──────── Data records

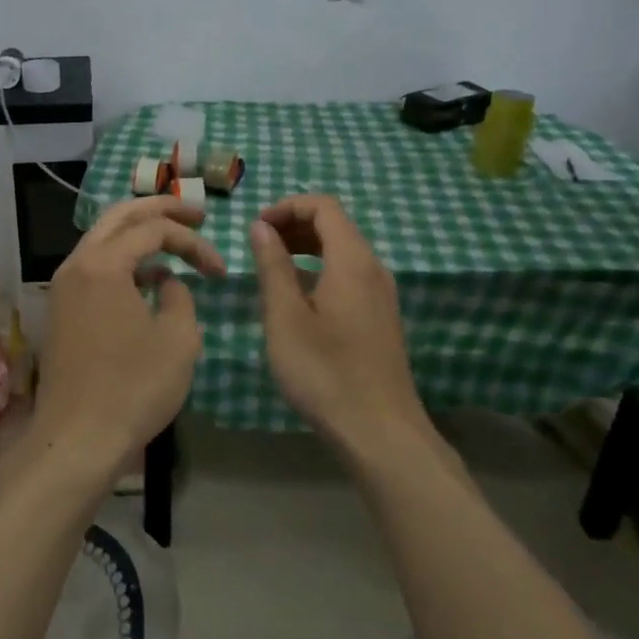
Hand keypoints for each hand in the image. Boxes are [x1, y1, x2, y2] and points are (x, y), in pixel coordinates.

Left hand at [35, 196, 226, 473]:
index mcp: (103, 263)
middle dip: (160, 209)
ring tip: (175, 242)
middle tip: (196, 214)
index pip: (154, 229)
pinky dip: (123, 262)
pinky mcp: (61, 310)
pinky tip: (149, 281)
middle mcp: (76, 264)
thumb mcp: (178, 338)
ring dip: (139, 235)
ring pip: (103, 240)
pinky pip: (94, 267)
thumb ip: (180, 296)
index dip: (193, 241)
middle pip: (120, 217)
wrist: (77, 438)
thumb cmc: (134, 387)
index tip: (220, 270)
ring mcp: (63, 287)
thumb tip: (167, 283)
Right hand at [248, 195, 432, 455]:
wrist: (380, 432)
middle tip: (258, 245)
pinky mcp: (381, 318)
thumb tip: (261, 227)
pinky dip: (321, 270)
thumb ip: (272, 266)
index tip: (256, 227)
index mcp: (352, 260)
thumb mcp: (285, 317)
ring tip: (271, 268)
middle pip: (335, 226)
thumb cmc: (325, 372)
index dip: (287, 206)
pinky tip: (298, 299)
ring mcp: (382, 295)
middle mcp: (373, 269)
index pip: (324, 207)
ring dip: (306, 248)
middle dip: (294, 225)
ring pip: (343, 252)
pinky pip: (350, 275)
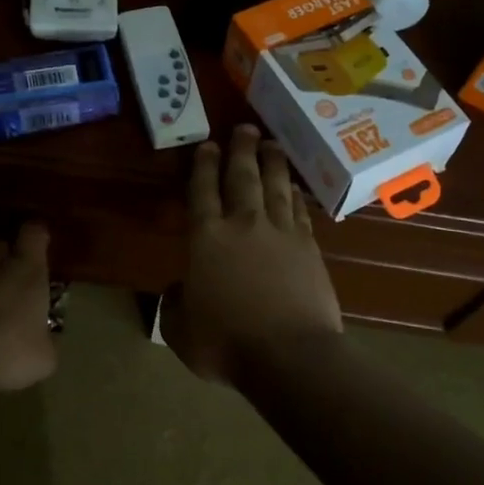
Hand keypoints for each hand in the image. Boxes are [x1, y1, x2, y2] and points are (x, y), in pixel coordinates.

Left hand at [0, 222, 57, 391]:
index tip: (37, 243)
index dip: (36, 237)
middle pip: (0, 243)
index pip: (35, 235)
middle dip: (2, 256)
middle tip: (3, 275)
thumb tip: (47, 343)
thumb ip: (47, 345)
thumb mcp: (42, 359)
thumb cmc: (7, 351)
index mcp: (29, 273)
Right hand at [162, 125, 341, 384]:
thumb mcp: (180, 330)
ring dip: (272, 162)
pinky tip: (293, 187)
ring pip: (275, 186)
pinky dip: (294, 195)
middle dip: (241, 150)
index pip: (202, 191)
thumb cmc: (226, 344)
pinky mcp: (308, 248)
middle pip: (242, 177)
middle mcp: (244, 225)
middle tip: (244, 128)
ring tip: (271, 143)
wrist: (289, 356)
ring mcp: (281, 233)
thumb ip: (174, 304)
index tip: (207, 145)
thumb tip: (178, 288)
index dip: (203, 166)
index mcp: (206, 239)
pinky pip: (298, 210)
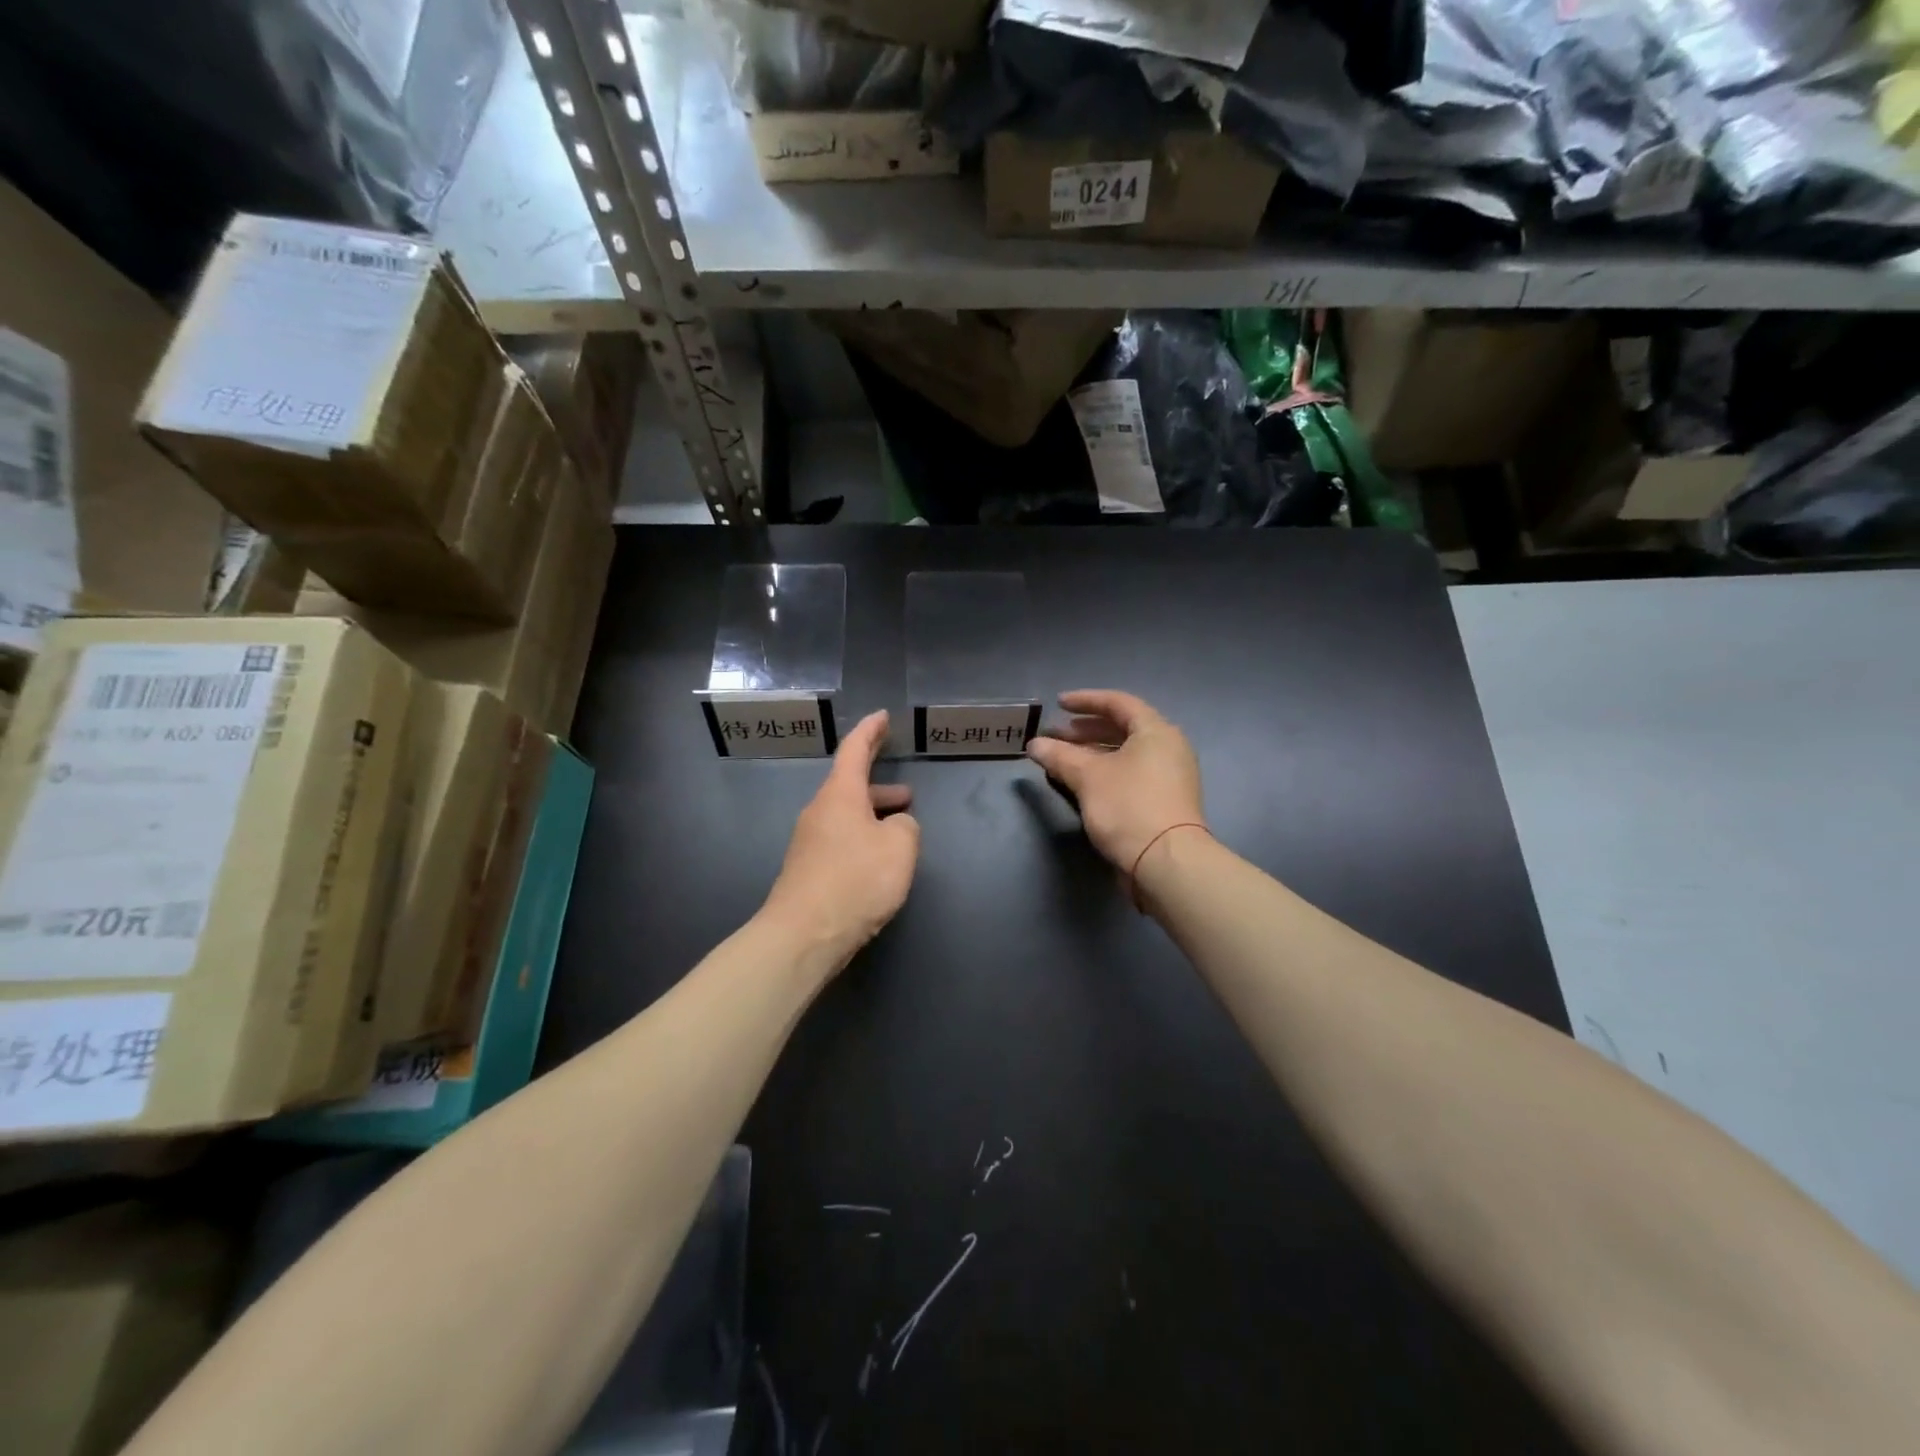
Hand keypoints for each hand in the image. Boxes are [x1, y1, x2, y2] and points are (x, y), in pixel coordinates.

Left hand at [762, 710, 919, 970]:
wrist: (803, 935)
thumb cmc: (856, 880)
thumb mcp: (899, 847)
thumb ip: (906, 827)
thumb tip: (896, 826)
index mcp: (840, 795)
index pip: (854, 750)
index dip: (870, 732)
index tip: (882, 717)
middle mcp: (819, 812)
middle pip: (849, 785)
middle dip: (878, 785)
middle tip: (907, 791)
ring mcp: (809, 842)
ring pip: (846, 816)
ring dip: (873, 816)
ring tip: (900, 829)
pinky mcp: (807, 870)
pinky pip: (840, 841)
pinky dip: (862, 839)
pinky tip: (878, 861)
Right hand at [1027, 691, 1205, 874]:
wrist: (1166, 862)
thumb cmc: (1128, 807)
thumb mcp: (1088, 777)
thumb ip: (1060, 756)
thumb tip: (1034, 744)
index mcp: (1156, 731)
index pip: (1118, 703)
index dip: (1086, 700)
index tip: (1058, 704)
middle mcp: (1168, 748)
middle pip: (1123, 728)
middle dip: (1085, 730)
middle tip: (1056, 735)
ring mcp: (1169, 777)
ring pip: (1125, 754)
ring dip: (1092, 753)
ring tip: (1062, 759)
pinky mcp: (1164, 802)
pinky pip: (1130, 774)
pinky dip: (1105, 771)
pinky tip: (1082, 783)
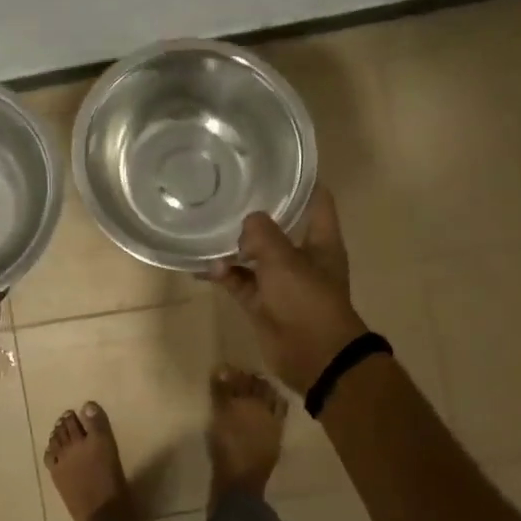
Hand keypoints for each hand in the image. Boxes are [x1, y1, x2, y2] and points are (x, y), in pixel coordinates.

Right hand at [208, 186, 368, 394]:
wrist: (314, 357)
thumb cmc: (307, 300)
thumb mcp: (284, 260)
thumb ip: (262, 234)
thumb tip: (247, 223)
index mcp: (321, 241)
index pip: (316, 200)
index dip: (301, 181)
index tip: (276, 163)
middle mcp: (302, 257)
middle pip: (279, 227)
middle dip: (256, 213)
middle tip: (227, 190)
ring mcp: (281, 281)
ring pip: (254, 256)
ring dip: (233, 247)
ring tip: (205, 228)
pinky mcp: (262, 303)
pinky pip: (239, 282)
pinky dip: (223, 275)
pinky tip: (200, 265)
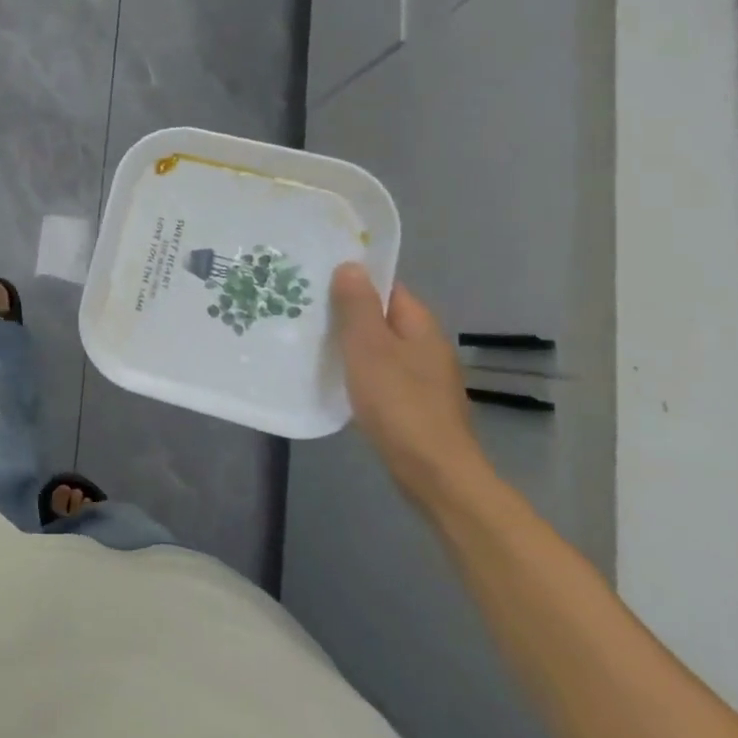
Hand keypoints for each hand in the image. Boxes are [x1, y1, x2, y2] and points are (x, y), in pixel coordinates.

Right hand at [331, 263, 493, 506]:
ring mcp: (423, 378)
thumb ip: (358, 306)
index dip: (355, 281)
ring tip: (310, 341)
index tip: (316, 280)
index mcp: (420, 326)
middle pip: (383, 318)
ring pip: (380, 348)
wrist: (433, 471)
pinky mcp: (413, 404)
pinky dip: (358, 371)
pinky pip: (381, 374)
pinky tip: (334, 379)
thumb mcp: (369, 347)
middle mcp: (426, 346)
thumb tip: (351, 266)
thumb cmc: (398, 402)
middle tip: (304, 309)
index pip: (388, 288)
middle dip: (348, 313)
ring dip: (350, 344)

────────────────

- _Work instructions_: Once more, please print all the lines above exactly, without their pictures.

- _Written response_:
Hand keypoints for each hand in the image. Boxes are [x1, y1, x2, y2] and points are (x, y), in pixel coordinates.

Left hand at [35, 196, 226, 473]:
index mcp: (103, 263)
middle dip: (160, 209)
ring tip: (175, 242)
middle tip: (196, 214)
index pip: (154, 229)
pinky dip: (123, 262)
pinky mcp: (61, 310)
pinky tip: (149, 281)
middle mcp: (76, 264)
thumb mcp: (178, 338)
ring dip: (139, 235)
ring pip: (103, 240)
pinky pip: (94, 267)
thumb ip: (180, 296)
index dip: (193, 241)
middle pip: (120, 217)
wrist: (77, 438)
thumb cmc: (134, 387)
index tip: (220, 270)
ring mcp: (63, 287)
thumb tip: (167, 283)
Right hand at [248, 195, 432, 455]:
wrist: (380, 432)
middle tip: (258, 245)
pinky mcp: (381, 318)
thumb tip: (261, 227)
pinky dip: (321, 270)
thumb ip: (272, 266)
index tip: (256, 227)
index mcp: (352, 260)
thumb mcp: (285, 317)
ring tip: (271, 268)
middle pip: (335, 226)
thumb cmc: (325, 372)
index dip: (287, 206)
pinky tip: (298, 299)
ring mcp: (382, 295)
middle mcp: (373, 269)
index pip: (324, 207)
ring dip: (306, 248)
middle dip: (294, 225)
ring pip: (343, 252)
pinky pip: (350, 275)
Hand keypoints for each hand in the image. Boxes are [x1, y1, x2, y2] and points are (x, y), in pixel coordinates.

Left hand at [0, 222, 57, 391]:
index tip: (37, 243)
index dip: (36, 237)
middle pip: (0, 243)
index pip: (35, 235)
middle dip: (2, 256)
middle tip: (3, 275)
thumb tip: (47, 343)
thumb ip: (47, 345)
thumb mcp: (42, 359)
thumb cmc: (7, 351)
index mcp: (29, 273)
Right hand at [162, 125, 341, 384]:
thumb mcp: (180, 330)
ring dip: (272, 162)
pinky tip: (293, 187)
ring pip: (275, 186)
pinky dip: (294, 195)
middle dip: (241, 150)
index pip: (202, 191)
thumb cmc: (226, 344)
pinky mcp: (308, 248)
middle pip: (242, 177)
middle mcp: (244, 225)
middle tip: (244, 128)
ring tip: (271, 143)
wrist: (289, 356)
ring mcp: (281, 233)
thumb ip: (174, 304)
index tip: (207, 145)
thumb tip: (178, 288)
index dip: (203, 166)
index mcp: (206, 239)
pinky pip: (298, 210)
Hand keypoints for each hand in the image. Boxes are [x1, y1, x2, y2] and points are (x, y), in pixel coordinates.

Left hand at [762, 710, 919, 970]:
wrist: (803, 935)
thumb cmc: (856, 880)
thumb mcp: (899, 847)
thumb ip: (906, 827)
thumb tip: (896, 826)
index mcp: (840, 795)
index pip: (854, 750)
index dip: (870, 732)
index tip: (882, 717)
middle mcp: (819, 812)
middle pip: (849, 785)
middle dip: (878, 785)
middle tip: (907, 791)
ring mcp: (809, 842)
ring pip: (846, 816)
ring dip: (873, 816)
ring tip: (900, 829)
pinky mcp: (807, 870)
pinky pip: (840, 841)
pinky dip: (862, 839)
pinky tip: (878, 861)
Right hand at [1027, 691, 1205, 874]:
wrist: (1166, 862)
thumb cmc: (1128, 807)
thumb mcp: (1088, 777)
thumb ip: (1060, 756)
thumb tip: (1034, 744)
index mcp: (1156, 731)
index pip: (1118, 703)
index dip: (1086, 700)
index tip: (1058, 704)
middle mcp: (1168, 748)
middle pip: (1123, 728)
middle dip: (1085, 730)
middle tip: (1056, 735)
ring mcp: (1169, 777)
ring pip: (1125, 754)
ring dip: (1092, 753)
ring tip: (1062, 759)
pinky mcp: (1164, 802)
pinky pip: (1130, 774)
pinky dip: (1105, 771)
pinky tip: (1082, 783)
Hand keypoints for each hand in the image. Boxes are [x1, y1, x2, y2] and points are (x, y), in pixel coordinates.

Right hand at [208, 186, 368, 394]:
wrist: (314, 357)
thumb cmc: (307, 300)
thumb mcp: (284, 260)
thumb ip: (262, 234)
thumb tip: (247, 223)
index mcp: (321, 241)
index pip: (316, 200)
index dip: (301, 181)
index tip: (276, 163)
middle mcp: (302, 257)
middle pip: (279, 227)
middle dip: (256, 213)
middle tip: (227, 190)
ring mcp: (281, 281)
ring pip: (254, 256)
ring dip: (233, 247)
ring tip: (205, 228)
pinky mcp: (262, 303)
pinky pip: (239, 282)
pinky dip: (223, 275)
pinky tip: (200, 265)
Hand keypoints for each hand in the image. Boxes are [x1, y1, x2, y2] and points are (x, y), in pixel coordinates.

Right hand at [331, 263, 493, 506]:
ring mcp: (423, 378)
thumb ip: (358, 306)
index dip: (355, 281)
ring tip: (310, 341)
index tip: (316, 280)
index mcp: (420, 326)
middle pip: (383, 318)
ring pip: (380, 348)
wrist: (433, 471)
pinky mcp: (413, 404)
pinky dip: (358, 371)
pinky pip: (381, 374)
pinky tip: (334, 379)
thumb mcp: (369, 347)
middle mcp: (426, 346)
thumb tip: (351, 266)
thumb cmc: (398, 402)
middle tip: (304, 309)
index pip: (388, 288)
middle dip: (348, 313)
ring dip: (350, 344)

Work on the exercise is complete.